We have now mapped 4 of the potential 8 "basic" opcodes. At this point we have enough to start writing a very basic disassembler - using it on the example programs seems to show that the disassembly goes off rails once it encounters a 111 instruction. Experiments show that instructions of the format 1110xyyyyyy corresponds to bitshifts left or right with yyyyyy being the number of bits, and we also realize that stack registers are 64 bit too. Instructions of the format 1111xx are the only 6-bit instructions in the VM, corresponding to NOT, AND, OR and set if stack0 <= stack1.

There are now three remaining opcodes, and we are stuck for a while. 011 seems to do nothing, while 000 and 001 seems to instantly abort the running program. It's not until we start looking closer at the disassembled programs that we notice that the value following 000 and 001 always have a matching value following a 011. It turns out 011 sets a jump target in the code, and 000 is jump if zero and 001 is jump.

We are still missing a way to write data to memory, and again a deeper inspection of the disassembled code is needed - some times the "load memory" instruction uses an offset of 0x80 or higher - turns out the highest bit is not part of the offset, but means it's a write instruction instead. The same goes for the stack access instruction. We now have the full instruction set:

000 xxxxxxxx jmpz n = pop(); if n == 0 then jump to labelxxxxxxxx
010 xxxxxxxx call call function xxxxxxxx
011 xxxxxxxx label set labelxxxxxxxx at current position
1000 xxxxxxx loadram n = pop(); push(memory[n + xxxxxxx])
1001 xxxxxxx saveram n = pop(); m = pop(); memory[n + xxxxxxx] = m
1010 xxxxxxx dup n = pop(); m = stack[top-n-xxxxxxx]; push(m)
1011 xxxxxxx place n = pop(); m = pop(); stack[top-n-xxxxxxx] = m
11100 xxxxxx shl n = pop() << xxxxxx; push(n)
11101 xxxxxx shr n = pop() >> xxxxxx; push(n)
111100 not n = pop(); push(~n)
111101 and n = pop(); m = pop(); push(n & m)
111110 or n = pop(); m = pop(); push(n | m)
111111 setif n = pop(); m = pop(); if m >= n then push(1) else push(0)

We can now write our own VM implementation, and a few hours later we've got the Brainfuck Interpreter running, and we're triumphantly staring at the output of "99 bottles".

----------

Now, with our own virtual machine, we can start studying rev.cmp in detail. We zero out all the example data in memory to see what a "blank" encryption looks like - and in the debug output of our VM we see a familiar constant scrolling by - 0x9e3779b9. Could this be yet another implementation of the [Tiny Encryption Algorithm](https://en.wikipedia.org/wiki/Tiny_Encryption_Algorithm)? The ciphertext results don't match the reference implementation, though, but the constant and the left shifts by 4 and right shifts by 5 means it's something very similar.
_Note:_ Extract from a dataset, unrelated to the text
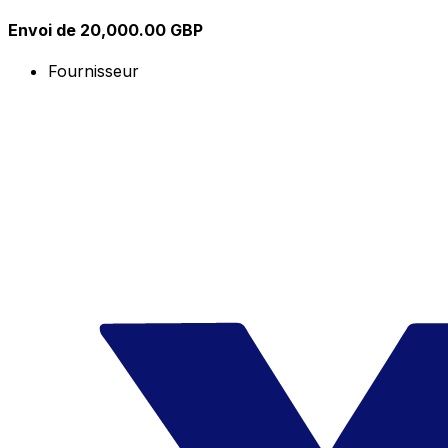
Envoi de 20,000.00 GBP
Fournisseur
We notice that the memory access pattern of the encryption keys is irregular - and remember that this is a property of the [XTEA](https://en.wikipedia.org/wiki/XTEA) algorithm, a slightly more advanced variant of TEA. And the ciphertexts matches with the result of the XTEA reference implementation.

But both these algorithms use XOR and addition - and those are not instructions in the VM? How do they do it? Turns out there's a way to build [XOR](http://bisqwit.iki.fi/story/howto/bitmath/#UsingNotOrAndAnd) and [addition](http://bisqwit.iki.fi/story/howto/bitmath/#UsingBitwiseOperationsWithXor) with just the AND, OR and NOT instructions, which the sample code uses. To decrypt we also need a way to do subtraction, but it's pretty easy to do: a - b = a + (~b) + 1

In addition to the previously built disassembler and VM, we also build a very basic assembler. With this we are able to create an XTEA decryption implementation, and after testing it locally thoroughly, we submit it, and finally get the flag - hxp{W3-h4V3-to-60-D3ep3R}